What kind of growth will PIRS generate?
Future outlook is an important aspect when you’re looking at buying a stock, especially if you are an investor looking for growth in your portfolio. Buying a great company with a robust outlook at a cheap price is always a good investment, so let’s also take a look at PIRS future expectations. Though in the case of PIRS, it is expected to deliver a highly negative earnings growth in the next few years, which doesn’t help build up its investment thesis. It appears that risk of future uncertainty is high, at least in the near term.
What this means for you:
Are you a shareholder? If you believe PIRS is currently trading above its peers, selling high and buying it back up again when its price falls towards its real value can be profitable. Given the risk from a negative growth outlook, this could be the right time to reduce your total portfolio risk. But before you make this decision, take a look at whether its fundamentals have changed.

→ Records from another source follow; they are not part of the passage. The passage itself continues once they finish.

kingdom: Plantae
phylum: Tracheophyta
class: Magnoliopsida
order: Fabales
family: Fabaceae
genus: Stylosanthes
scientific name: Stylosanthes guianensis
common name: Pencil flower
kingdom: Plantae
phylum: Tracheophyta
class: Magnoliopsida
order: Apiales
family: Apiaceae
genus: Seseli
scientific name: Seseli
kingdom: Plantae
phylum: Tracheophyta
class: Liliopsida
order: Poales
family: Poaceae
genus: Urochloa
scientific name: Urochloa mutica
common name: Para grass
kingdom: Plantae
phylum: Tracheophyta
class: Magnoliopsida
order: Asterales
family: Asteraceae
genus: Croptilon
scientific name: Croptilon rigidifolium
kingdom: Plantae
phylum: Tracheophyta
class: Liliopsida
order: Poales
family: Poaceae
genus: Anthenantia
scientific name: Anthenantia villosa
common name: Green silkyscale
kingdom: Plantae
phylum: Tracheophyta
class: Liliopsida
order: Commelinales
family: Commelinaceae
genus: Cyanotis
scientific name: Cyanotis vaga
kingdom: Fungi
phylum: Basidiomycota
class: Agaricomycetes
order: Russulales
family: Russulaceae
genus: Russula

Are you a potential investor? If you’ve been keeping an eye on PIRS for a while, now may not be the best time to enter into the stock. Price climbed passed its industry peers, in addition to a risky future outlook. However, there are also other important factors which we haven’t considered today, such as the financial strength of the company. Should the price fall in the future, will you be well-informed enough to buy?
Price is just the tip of the iceberg. Dig deeper into what truly matters – the fundamentals – before you make a decision on Pieris Pharmaceuticals. You can find everything you need to know about PIRS in the latest infographic research report. If you are no longer interested in Pieris Pharmaceuticals, you can use our free platform to see my list of over 50 other stocks with a high growth potential.
To help readers see pass the short term volatility of the financial market, we aim to bring you a long-term focused research analysis purely driven by fundamental data. Note that our analysis does not factor in the latest price sensitive company announcements.
The author is an independent contributor and at the time of publication had no position in the stocks mentioned.